The U.S. Education Department is taking the first steps to further ensure educational equity for disadvantaged students, including students of color and low-income students, by announcing a new guidance for states, school districts and schools.
Education Secretary Arne Duncan on Wednesday announced the guidance, which came in the form of a “Dear Colleague” letter (pdf), at the Congressional Hispanic Caucus Institute’s Public Policy Conference in Washington, D.C.
“Education is the great equalizer—it should be used to level the playing field, not to grow inequality,” Duncan said, according to a press release. “That means that all students regardless of their race, zip code or family income should have equal access to educational resources—whether it’s effective teaching, challenging coursework, facilities with modern technology or a safe school environment. Many states and districts have demonstrated leadership in taking steps to tackle these difficult problems. Unfortunately, in too many communities, especially those that are persistently underserved, serious gaps remain. This guidance aims to fix that by providing school leaders with information to identify and target inequities in the distribution of school resources.”
After the official announcement, Assistant Education Secretary for Civil Rights Catherine Lhamon and the president and CEO of the Leadership Conference on Civil and Human Rights, Wade Henderson, held a press call to further discuss the guidance and its practical uses.
“Today the U.S. Department of Education issued guidance to educators to ensure that all students have equal access to the school resources they deserve and that are their right. Those resources include challenging coursework, extracurricular programs, strong teaching, school facilities, technology and instructional materials,” Lhamon explained on the call. “Our Dear Colleague letter sets out a clear framework for schools’, school districts’ and states’ satisfaction of the fundamental principle that all students, no matter their race, color or national origin, deserve a high-quality education.”
Lhamon stressed the need for opportunity gaps to continue to be closed, citing the Education Department’s Office of Civil Rights’ most recent data showing that only two-thirds of Latino high school students and three-fifths of black high school students were attending schools that offered them a full range of math and science courses, leaving the remaining students poorly prepared for college and careers.
“This new guidance gives schools, school districts and states detailed information about their legal obligations, while also providing practical suggestions for how to perform proactive self-assessments to ensure compliance with the law. Highlights of some of our recent investigations in this area include increasing black and Latino students’ access to high-rigor coursework,” Lhamon added.
Issues that the OCR may consider include the following:
* Equal access to academic, co-curricular and extracurricular programs, such as Advanced Placement classes, arts and athletics;
* Equal access to good teachers and leaders who will be measured by criteria such as turnover, absenteeism, certification and training;
* Equal access to good school environments that are not overcrowded and are clean, with proper maintenance, lighting and ventilation and provide access for students with disabilities; and
* Equal access to educational technology and equipment, such as laptops and the Internet.

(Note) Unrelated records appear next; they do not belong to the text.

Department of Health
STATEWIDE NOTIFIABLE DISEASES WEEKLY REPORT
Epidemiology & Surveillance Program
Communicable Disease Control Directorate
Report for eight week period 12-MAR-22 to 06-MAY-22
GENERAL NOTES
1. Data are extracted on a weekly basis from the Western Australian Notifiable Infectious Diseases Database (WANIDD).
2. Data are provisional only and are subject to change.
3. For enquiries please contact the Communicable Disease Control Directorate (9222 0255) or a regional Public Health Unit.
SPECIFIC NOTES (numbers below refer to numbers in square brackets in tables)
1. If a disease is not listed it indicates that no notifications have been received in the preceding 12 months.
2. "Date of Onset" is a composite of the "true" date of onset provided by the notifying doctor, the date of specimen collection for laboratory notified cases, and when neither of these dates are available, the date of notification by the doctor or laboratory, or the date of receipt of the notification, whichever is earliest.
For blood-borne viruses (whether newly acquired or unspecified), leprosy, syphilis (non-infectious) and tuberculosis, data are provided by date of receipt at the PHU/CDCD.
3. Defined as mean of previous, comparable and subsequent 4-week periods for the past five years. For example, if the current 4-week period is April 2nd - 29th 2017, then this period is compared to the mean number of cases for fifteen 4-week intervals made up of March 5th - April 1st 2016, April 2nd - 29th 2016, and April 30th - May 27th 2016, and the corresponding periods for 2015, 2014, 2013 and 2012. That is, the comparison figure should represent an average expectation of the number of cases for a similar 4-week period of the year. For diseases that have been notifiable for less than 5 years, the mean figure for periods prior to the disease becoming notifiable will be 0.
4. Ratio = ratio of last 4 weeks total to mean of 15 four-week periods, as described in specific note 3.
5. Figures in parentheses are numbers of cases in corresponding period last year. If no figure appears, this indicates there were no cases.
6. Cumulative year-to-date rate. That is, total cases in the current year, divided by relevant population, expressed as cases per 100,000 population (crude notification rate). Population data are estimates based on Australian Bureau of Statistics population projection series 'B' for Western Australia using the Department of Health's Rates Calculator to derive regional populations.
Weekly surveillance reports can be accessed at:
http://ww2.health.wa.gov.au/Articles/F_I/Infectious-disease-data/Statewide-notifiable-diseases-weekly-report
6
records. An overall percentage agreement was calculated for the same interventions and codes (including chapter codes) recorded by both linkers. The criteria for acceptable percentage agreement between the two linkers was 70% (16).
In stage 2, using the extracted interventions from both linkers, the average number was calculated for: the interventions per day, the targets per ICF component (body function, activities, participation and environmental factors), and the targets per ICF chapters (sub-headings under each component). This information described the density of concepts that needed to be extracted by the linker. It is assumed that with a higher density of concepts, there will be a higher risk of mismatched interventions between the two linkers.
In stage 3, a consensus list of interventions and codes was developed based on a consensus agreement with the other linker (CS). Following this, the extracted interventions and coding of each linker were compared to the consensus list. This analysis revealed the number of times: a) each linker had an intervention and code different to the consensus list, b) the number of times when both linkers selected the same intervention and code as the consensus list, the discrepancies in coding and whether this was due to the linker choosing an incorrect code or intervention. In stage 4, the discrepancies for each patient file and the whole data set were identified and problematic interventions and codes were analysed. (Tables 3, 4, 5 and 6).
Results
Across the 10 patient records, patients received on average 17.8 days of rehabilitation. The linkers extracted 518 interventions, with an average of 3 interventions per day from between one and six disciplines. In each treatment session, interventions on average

Joining Lhamon and Henderson on the call was Denver Public Schools Superintendent Tom Boasberg, whose school district was used as an example of a “terrific partner” in the Education Department’s venture to increase access to opportunity.
“For us as a school district, the importance of equity starts with our culture and starts with our values,” Boasberg told reporters on the call. “The highest honor that we can bestow upon our talented teachers and leaders is to ask them to lead and to serve in our highest-poverty schools where students have the greatest need … [it] is part of the way we honor their leadership and also get the highest-quality leaders in our highest-need schools.
“We were one of the first districts in the country over a decade ago to have an explicit salary differential for teachers who serve in our highest-poverty schools,” the educator added, speaking about his district’s model. “We have a program where we have a set of incentives at our highest-poverty schools for our teacher-leaders that’s both to attract the highest-quality teacher-leaders into those schools and incentivize teacher-leaders to remain at our highest-poverty schools.”
Other programs that the Denver school district has adapted include the end of “forced placements” of teachers into school, which Boasberg said was having a disproportionate effect on high-poverty schools, as well as a weighted-student-based budget that allots more funds for students from disadvantaged backgrounds.
Henderson, for his part, commended the department and its Office of Civil Rights for their steps at ensuring equity.
“This guidance affirms the authority of the Department of Education for the very first time to hold states accountable for depriving low-income school districts of resources. It also gives states a road map to correct disparities and avoid the burdensome litigation that families must pursue to enforce the rights of their children. The guidance is not a panacea for the deep-rooted disparities in our nation’s schools; it is a commitment from the federal government to continue delivering on its historic obligation to protect students from discrimination,” he said.